___ Text block
In total 93.3% of the domestic invention patents were service inventions, which is one indicator of possibly increasing quality.    Huawei remained the lead domestic filer with 3,369 invention patent applications.

CNIPA had a busy year examining 808,000 invention patents, 1,874,000 utility model patents (an increase from 1,687,593), and 667,000 design patents (an increase from 420,144).  The PRB heard 38,000 cases, resolved 28,000 and invalidated 5,000 patents.

Comparative data on 2017 is drawn from this report.

Trademarks Too, on Overdrive: CNIPA received 7,337,1000 trademark applications (2017: 5,748,00) and registered 5,000,7000.  Of these, 4,797,000 were domestic applicants.  In aggregate, there were 18,049,000 trademarks registered in China (2017: 14,920,000).  The good news is that the rapid growth in TM applications is slowing.  In 2017, there had been a year-on-year increase of 55.7% in trademark applications. In 2018, the increase was “only” 31.8%.

Patent Administrative Enforcement Continues to Be the Focus:  CNIPA reported 77,000 administrative patent cases, with an increase of 15.9% over the previous year.  35,000 cases involved patents disputes, of which 34,000 involved infringement (an increase of 22.8%).  43,000 cases involved counterfeit patents, with an increase of 10.9%.  There were also 31,000 cases involving illegal trademark activities.  This was an increase from approximately 30,000 the year before, which was itself a decrease of 5.1% from the prior year.  The apparent administrative enforcement realignment to patents thus continues, despite recent moves to improve the civil patent system, including the establishment of a specialized IP court at the SPC level, and the relatively high historic utilization of the administrative trademark system by foreigners.
______
___ Study material
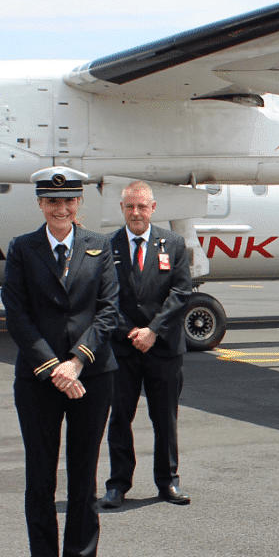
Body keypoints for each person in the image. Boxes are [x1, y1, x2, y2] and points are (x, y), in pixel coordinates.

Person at [1, 167, 119, 557]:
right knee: (40, 479)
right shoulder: (23, 249)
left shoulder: (99, 246)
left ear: (79, 204)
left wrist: (76, 362)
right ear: (40, 204)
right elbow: (16, 313)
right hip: (38, 378)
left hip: (91, 375)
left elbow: (108, 311)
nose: (61, 209)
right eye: (52, 202)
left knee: (83, 477)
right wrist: (53, 366)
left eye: (69, 201)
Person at [102, 181, 194, 508]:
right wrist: (132, 333)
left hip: (164, 348)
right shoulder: (106, 246)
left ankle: (168, 482)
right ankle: (118, 483)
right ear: (122, 209)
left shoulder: (174, 244)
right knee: (119, 419)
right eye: (130, 206)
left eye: (142, 206)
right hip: (123, 349)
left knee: (165, 419)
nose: (136, 212)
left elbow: (181, 292)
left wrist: (153, 330)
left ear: (153, 208)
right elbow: (104, 299)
______
- [Your assignment]: Transcribe the CNIPA statistics text from "In total 93.3%" to "from this report.". Rely only on the CNIPA statistics text.

- [Solution to the exercise]:
In total 93.3% of the domestic invention patents were service inventions, which is one indicator of possibly increasing quality.    Huawei remained the lead domestic filer with 3,369 invention patent applications.

CNIPA had a busy year examining 808,000 invention patents, 1,874,000 utility model patents (an increase from 1,687,593), and 667,000 design patents (an increase from 420,144).  The PRB heard 38,000 cases, resolved 28,000 and invalidated 5,000 patents.

Comparative data on 2017 is drawn from this report.